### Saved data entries
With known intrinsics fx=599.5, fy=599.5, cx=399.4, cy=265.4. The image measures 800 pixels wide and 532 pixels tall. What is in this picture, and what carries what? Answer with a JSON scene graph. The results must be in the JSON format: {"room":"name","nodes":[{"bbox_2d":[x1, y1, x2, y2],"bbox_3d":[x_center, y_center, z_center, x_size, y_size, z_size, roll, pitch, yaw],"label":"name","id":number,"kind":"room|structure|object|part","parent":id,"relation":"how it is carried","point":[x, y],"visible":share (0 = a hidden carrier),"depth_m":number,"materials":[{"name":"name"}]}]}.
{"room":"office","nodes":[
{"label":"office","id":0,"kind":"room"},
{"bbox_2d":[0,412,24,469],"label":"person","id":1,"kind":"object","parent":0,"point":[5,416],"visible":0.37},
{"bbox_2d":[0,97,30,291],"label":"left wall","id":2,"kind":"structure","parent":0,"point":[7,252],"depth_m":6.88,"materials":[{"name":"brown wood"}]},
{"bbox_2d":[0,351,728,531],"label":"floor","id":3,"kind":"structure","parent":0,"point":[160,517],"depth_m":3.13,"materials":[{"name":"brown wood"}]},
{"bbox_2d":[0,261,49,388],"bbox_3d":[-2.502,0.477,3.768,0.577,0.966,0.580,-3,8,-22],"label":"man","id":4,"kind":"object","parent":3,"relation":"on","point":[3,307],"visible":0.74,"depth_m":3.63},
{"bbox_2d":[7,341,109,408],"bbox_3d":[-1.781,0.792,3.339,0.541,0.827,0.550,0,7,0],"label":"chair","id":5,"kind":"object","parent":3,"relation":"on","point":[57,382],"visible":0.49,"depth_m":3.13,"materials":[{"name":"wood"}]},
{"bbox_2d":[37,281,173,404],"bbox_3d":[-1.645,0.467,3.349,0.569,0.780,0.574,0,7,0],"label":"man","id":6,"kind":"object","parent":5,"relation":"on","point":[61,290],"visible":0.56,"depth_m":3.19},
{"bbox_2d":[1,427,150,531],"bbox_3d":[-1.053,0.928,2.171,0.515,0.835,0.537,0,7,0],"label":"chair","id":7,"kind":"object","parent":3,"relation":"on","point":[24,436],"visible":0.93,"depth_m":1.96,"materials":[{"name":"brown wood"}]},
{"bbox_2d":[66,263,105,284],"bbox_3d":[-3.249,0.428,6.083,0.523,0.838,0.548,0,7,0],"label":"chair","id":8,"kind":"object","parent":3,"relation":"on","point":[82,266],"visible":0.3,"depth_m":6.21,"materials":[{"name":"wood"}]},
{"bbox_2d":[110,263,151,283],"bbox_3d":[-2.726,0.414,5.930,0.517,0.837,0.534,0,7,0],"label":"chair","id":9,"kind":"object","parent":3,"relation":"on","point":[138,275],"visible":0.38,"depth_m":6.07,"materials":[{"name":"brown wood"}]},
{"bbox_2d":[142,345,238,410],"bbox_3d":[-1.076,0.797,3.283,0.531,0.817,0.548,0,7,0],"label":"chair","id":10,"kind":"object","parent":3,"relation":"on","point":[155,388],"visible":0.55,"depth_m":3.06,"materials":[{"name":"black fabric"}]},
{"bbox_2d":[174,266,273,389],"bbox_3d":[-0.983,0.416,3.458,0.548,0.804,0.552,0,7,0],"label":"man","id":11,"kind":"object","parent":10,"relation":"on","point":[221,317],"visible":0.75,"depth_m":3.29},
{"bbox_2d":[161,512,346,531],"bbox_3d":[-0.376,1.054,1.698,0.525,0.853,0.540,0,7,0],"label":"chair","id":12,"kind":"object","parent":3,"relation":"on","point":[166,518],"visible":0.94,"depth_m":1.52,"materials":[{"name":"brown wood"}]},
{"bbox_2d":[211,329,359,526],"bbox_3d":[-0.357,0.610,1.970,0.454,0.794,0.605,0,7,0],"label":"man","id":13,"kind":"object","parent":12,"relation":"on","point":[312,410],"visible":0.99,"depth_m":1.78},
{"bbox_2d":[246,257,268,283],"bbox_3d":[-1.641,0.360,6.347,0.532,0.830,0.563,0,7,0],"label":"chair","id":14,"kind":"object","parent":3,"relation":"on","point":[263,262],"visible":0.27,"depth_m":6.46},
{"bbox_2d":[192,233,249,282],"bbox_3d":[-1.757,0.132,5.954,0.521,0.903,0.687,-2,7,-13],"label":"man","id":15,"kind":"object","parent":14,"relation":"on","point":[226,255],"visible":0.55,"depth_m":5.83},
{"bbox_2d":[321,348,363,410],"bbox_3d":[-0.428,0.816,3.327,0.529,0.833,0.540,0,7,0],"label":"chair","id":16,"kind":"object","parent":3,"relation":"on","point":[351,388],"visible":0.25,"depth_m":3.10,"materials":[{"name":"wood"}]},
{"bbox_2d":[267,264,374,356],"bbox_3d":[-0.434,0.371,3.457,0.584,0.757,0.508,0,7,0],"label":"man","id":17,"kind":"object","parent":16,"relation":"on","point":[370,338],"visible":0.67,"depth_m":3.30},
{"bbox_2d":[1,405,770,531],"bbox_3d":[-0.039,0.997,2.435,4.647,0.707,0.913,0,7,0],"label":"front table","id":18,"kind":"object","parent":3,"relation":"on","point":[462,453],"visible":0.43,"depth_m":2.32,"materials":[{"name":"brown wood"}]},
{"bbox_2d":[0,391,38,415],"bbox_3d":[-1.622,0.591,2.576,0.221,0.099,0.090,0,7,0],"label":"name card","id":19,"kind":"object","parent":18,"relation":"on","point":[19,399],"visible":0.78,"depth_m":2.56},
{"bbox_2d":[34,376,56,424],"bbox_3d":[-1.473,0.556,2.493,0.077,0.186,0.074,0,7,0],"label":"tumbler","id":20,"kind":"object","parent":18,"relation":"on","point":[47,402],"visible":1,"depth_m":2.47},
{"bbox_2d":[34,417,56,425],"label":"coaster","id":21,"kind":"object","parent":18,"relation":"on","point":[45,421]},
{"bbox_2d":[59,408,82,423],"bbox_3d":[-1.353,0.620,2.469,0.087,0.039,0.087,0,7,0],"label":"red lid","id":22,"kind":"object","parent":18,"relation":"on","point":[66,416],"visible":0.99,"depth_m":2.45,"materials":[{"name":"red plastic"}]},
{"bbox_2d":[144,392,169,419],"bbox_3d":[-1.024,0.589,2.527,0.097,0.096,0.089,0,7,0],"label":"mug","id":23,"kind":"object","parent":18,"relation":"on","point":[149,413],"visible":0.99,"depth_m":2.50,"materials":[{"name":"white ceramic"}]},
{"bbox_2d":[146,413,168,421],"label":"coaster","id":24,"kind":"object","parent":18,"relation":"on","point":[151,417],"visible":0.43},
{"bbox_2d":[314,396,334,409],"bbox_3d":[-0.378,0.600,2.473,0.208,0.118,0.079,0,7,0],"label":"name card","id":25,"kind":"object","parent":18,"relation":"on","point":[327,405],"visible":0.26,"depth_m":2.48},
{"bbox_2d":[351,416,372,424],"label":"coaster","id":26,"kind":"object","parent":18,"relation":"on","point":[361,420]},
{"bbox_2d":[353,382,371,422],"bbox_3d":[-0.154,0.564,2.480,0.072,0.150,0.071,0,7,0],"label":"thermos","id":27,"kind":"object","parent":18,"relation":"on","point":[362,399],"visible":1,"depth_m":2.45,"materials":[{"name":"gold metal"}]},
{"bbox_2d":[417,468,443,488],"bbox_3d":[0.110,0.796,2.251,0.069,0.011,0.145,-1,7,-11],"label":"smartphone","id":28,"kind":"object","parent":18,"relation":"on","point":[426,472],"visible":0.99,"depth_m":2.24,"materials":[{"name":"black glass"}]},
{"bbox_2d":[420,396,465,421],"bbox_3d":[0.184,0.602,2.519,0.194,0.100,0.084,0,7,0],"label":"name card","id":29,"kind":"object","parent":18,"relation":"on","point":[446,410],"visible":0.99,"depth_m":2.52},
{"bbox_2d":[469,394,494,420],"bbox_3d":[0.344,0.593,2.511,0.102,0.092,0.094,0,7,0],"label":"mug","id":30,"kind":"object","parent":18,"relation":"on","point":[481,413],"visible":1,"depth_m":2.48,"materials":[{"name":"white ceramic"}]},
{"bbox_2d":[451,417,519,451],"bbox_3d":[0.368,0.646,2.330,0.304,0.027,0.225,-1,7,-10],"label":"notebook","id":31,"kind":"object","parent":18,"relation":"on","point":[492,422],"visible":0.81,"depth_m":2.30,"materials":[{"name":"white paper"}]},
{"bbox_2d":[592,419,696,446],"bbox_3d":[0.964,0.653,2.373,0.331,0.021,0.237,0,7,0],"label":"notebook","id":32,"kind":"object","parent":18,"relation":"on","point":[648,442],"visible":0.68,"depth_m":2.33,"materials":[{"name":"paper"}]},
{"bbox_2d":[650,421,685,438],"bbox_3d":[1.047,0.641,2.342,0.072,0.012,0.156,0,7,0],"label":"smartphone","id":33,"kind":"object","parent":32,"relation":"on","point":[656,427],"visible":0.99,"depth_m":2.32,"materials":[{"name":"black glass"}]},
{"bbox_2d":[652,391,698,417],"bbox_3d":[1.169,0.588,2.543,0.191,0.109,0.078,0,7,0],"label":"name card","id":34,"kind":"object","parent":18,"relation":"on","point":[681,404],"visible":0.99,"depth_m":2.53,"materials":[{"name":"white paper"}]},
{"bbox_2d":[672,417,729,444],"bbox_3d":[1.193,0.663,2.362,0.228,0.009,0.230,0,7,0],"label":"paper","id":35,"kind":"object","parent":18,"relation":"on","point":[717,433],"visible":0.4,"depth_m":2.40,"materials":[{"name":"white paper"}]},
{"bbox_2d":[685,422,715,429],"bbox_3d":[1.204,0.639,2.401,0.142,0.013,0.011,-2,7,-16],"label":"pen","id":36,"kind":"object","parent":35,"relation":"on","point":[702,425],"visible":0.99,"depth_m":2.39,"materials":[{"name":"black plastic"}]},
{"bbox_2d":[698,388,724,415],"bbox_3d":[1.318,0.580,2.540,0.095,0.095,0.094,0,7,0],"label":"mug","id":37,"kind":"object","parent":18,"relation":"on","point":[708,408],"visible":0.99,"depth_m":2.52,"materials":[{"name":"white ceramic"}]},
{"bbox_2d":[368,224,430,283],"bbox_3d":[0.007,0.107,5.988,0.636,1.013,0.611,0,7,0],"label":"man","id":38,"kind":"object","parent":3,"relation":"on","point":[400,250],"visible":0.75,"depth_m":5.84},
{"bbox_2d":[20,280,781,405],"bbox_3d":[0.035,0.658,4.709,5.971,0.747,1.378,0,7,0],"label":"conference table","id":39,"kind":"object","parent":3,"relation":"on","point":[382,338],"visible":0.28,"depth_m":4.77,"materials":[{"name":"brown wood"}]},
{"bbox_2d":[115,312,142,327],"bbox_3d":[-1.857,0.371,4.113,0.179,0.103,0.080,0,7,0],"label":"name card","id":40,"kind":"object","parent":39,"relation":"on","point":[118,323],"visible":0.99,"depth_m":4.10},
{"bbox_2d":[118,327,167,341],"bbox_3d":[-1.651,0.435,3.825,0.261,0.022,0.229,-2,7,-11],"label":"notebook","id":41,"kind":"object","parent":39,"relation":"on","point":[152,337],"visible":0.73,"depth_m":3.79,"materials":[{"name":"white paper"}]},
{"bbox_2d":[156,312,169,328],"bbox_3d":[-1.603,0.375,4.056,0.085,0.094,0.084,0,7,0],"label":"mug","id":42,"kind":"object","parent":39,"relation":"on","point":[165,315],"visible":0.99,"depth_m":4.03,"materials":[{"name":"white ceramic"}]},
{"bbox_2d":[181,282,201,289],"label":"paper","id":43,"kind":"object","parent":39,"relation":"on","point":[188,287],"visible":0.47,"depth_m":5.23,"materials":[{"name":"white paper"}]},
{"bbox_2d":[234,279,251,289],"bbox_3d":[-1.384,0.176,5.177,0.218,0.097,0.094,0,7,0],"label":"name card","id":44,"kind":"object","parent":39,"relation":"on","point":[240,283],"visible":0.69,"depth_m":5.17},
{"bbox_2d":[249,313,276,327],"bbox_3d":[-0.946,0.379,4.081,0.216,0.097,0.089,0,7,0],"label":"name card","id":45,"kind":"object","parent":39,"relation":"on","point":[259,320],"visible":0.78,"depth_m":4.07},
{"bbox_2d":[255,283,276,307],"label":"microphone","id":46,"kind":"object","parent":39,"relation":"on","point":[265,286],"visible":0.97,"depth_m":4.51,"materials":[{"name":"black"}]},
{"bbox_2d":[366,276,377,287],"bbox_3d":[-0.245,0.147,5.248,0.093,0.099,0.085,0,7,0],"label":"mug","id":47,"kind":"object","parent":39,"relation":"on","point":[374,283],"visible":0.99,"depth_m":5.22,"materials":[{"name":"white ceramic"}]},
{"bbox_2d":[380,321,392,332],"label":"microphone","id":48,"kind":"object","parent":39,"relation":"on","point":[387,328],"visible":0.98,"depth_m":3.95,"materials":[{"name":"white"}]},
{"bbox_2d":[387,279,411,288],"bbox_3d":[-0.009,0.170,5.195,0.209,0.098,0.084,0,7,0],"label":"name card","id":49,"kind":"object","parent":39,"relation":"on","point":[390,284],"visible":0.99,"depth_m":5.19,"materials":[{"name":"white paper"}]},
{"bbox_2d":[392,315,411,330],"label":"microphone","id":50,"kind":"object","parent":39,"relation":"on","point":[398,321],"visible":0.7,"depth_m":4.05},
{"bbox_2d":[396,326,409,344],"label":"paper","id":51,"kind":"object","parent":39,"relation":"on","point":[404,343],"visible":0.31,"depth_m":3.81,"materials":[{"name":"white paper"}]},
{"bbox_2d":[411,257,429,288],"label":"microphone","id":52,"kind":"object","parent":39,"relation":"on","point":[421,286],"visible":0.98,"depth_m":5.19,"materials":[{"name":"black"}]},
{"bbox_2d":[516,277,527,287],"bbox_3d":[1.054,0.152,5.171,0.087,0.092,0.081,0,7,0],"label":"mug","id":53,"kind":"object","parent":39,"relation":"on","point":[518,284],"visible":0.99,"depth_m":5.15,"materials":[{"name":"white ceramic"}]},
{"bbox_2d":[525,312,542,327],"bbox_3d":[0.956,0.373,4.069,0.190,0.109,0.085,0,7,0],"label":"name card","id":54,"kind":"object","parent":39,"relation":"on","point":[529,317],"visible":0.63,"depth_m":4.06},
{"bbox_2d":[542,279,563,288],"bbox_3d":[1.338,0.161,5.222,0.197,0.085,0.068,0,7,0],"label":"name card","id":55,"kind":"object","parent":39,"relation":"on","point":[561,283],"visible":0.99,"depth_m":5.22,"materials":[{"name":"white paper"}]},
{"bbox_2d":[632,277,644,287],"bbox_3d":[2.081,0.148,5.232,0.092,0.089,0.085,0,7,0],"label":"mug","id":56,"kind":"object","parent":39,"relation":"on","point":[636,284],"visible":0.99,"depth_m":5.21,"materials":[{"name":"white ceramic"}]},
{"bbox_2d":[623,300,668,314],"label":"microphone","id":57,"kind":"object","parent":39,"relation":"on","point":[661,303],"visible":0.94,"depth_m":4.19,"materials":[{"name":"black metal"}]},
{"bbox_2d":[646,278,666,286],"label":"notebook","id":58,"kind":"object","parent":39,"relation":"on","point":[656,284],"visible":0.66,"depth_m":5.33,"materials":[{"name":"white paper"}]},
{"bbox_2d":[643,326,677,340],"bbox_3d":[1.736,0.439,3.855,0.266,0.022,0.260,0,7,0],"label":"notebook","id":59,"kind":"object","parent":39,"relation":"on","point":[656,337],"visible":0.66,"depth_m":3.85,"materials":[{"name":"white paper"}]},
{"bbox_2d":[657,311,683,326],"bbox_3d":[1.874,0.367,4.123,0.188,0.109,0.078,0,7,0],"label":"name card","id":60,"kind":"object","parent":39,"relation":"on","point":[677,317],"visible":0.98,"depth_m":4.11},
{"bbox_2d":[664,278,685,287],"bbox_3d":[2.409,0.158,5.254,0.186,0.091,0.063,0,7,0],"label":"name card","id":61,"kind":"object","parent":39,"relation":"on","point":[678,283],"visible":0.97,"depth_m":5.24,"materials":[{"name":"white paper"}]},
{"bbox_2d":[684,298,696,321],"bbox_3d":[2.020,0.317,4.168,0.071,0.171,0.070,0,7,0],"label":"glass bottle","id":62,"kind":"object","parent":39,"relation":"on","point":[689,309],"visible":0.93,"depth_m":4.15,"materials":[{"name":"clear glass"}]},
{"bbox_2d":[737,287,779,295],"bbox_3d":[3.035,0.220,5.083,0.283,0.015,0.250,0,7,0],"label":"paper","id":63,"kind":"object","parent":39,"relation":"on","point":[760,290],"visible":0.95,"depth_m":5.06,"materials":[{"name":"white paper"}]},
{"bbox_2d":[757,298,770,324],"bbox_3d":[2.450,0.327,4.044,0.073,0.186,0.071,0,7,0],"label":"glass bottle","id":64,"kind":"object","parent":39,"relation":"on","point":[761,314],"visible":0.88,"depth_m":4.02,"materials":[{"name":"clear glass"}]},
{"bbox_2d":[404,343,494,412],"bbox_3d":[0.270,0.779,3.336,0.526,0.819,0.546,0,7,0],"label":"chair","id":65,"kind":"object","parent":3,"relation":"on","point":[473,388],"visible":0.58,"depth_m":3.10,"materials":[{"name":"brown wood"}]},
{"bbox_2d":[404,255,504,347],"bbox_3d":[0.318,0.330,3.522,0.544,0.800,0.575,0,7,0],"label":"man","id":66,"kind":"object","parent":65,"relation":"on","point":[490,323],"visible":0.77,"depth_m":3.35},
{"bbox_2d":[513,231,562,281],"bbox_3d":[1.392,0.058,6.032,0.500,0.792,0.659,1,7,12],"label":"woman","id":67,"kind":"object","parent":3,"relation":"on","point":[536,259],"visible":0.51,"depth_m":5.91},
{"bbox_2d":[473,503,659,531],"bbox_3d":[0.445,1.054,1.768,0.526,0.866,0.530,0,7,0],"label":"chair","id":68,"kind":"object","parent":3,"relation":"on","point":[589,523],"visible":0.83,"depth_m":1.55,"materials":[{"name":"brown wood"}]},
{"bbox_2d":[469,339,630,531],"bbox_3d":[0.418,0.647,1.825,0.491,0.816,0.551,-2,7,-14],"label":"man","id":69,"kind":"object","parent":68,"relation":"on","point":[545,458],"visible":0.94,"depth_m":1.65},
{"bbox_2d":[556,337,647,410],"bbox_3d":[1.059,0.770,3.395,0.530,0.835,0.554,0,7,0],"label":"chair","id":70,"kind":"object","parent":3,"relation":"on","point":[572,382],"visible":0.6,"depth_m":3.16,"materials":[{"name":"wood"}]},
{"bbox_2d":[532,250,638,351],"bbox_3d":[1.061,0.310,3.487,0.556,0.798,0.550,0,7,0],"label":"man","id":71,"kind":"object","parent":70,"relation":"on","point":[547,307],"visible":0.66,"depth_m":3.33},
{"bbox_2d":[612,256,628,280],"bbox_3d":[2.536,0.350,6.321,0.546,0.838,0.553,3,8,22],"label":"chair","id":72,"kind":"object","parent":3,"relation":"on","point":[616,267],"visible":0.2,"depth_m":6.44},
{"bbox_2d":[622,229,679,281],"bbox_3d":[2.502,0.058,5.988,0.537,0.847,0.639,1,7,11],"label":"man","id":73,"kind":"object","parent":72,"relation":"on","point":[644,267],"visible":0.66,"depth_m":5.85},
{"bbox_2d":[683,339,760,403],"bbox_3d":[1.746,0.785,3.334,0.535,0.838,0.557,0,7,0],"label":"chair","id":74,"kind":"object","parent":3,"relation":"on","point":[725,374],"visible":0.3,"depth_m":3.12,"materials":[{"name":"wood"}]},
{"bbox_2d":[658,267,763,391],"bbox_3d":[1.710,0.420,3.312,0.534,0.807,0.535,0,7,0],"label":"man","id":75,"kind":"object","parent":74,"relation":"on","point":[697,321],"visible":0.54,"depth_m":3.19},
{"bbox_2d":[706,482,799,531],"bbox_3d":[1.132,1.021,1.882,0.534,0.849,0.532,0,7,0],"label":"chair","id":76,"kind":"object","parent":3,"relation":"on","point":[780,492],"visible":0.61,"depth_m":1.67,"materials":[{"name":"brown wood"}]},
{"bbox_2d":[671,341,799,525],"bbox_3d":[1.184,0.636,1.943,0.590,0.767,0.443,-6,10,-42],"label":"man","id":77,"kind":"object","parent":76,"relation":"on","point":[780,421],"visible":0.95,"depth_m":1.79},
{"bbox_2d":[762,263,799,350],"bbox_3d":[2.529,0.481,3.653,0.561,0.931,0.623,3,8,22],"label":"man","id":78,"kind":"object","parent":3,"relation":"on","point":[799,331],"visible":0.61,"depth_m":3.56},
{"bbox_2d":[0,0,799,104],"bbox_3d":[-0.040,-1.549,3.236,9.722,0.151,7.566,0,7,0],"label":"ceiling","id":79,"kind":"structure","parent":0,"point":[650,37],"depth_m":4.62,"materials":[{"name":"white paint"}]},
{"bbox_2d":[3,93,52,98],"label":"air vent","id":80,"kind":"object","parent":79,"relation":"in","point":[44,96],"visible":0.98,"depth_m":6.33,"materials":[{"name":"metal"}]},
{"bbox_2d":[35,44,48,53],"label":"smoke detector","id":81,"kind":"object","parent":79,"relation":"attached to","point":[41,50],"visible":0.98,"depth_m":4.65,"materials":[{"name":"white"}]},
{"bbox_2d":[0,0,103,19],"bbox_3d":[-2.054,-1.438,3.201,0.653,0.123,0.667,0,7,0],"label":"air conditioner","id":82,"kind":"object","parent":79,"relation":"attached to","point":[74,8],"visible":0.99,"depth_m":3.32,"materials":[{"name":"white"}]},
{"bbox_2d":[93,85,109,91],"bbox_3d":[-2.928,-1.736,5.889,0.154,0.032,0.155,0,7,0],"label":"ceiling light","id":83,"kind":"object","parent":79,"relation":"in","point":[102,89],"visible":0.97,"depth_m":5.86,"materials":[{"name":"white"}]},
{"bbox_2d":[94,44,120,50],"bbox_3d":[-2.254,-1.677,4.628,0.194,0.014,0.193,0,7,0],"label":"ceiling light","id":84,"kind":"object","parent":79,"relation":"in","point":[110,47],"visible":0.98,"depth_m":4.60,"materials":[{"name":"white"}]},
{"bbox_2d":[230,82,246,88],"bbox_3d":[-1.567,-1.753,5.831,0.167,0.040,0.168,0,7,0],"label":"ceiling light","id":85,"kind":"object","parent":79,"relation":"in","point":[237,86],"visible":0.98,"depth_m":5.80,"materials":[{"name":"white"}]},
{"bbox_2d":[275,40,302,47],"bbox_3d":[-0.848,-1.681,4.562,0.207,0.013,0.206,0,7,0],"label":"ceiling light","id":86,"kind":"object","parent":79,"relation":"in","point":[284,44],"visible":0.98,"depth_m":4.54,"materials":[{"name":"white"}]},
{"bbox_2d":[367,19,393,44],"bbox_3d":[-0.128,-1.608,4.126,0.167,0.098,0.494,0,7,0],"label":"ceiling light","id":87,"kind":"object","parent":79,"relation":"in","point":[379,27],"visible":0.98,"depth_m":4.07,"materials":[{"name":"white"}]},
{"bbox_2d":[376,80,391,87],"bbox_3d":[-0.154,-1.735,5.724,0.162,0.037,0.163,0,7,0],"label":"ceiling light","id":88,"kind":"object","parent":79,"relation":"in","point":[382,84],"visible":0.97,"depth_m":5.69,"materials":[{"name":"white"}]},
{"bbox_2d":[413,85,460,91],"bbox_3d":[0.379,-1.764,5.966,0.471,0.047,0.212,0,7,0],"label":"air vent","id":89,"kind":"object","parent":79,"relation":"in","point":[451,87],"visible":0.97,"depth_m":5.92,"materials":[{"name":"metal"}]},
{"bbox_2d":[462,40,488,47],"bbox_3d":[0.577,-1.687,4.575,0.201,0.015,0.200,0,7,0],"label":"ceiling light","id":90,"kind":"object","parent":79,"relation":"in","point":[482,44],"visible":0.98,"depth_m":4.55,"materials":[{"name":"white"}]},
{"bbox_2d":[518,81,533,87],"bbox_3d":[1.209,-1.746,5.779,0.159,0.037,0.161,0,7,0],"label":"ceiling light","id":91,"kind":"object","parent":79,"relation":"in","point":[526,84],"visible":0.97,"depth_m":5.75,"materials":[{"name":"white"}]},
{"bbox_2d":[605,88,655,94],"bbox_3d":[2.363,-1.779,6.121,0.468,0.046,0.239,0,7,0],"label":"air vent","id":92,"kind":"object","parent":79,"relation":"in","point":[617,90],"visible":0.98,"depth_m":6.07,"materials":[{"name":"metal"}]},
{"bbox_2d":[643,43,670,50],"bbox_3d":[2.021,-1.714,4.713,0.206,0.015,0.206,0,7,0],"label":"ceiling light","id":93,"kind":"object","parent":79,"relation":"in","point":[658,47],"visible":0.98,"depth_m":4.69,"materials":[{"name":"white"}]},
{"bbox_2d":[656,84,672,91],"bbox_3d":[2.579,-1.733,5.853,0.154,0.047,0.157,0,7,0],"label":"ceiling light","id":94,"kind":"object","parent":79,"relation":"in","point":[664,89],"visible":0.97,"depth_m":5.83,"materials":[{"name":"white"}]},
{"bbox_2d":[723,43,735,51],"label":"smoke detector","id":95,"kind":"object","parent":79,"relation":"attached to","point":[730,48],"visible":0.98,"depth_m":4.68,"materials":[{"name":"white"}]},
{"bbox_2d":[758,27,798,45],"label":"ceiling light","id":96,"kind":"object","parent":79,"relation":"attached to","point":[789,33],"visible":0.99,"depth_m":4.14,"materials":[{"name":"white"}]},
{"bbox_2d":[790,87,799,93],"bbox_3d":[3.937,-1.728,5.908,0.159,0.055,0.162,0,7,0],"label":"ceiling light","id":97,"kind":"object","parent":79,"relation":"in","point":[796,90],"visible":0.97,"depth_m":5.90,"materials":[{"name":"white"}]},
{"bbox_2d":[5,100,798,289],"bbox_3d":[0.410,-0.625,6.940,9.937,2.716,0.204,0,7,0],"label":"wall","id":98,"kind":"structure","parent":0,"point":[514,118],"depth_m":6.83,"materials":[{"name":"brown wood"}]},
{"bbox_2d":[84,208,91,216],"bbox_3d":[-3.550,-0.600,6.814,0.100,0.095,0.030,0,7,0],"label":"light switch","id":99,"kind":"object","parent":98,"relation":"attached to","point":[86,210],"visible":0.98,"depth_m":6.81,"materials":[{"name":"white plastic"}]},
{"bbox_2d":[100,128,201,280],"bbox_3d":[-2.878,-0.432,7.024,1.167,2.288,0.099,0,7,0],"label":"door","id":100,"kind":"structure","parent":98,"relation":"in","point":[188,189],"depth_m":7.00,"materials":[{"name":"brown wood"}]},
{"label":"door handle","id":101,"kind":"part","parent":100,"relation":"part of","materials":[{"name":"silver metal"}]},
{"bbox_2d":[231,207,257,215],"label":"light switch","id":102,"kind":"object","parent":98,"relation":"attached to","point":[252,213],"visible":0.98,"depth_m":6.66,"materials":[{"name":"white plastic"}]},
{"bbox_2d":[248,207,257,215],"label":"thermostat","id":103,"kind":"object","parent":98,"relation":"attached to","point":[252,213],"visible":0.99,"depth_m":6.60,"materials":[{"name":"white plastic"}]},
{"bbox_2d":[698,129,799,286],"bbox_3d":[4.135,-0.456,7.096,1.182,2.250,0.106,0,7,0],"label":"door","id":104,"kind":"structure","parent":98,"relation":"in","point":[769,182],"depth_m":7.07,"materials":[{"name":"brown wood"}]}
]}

### TRY IT
Only lines of the data holding the word "office" go in the answer. Please copy each of them.

### YOUR SOLUTION
{"room":"office","nodes":[
{"label":"office","id":0,"kind":"room"},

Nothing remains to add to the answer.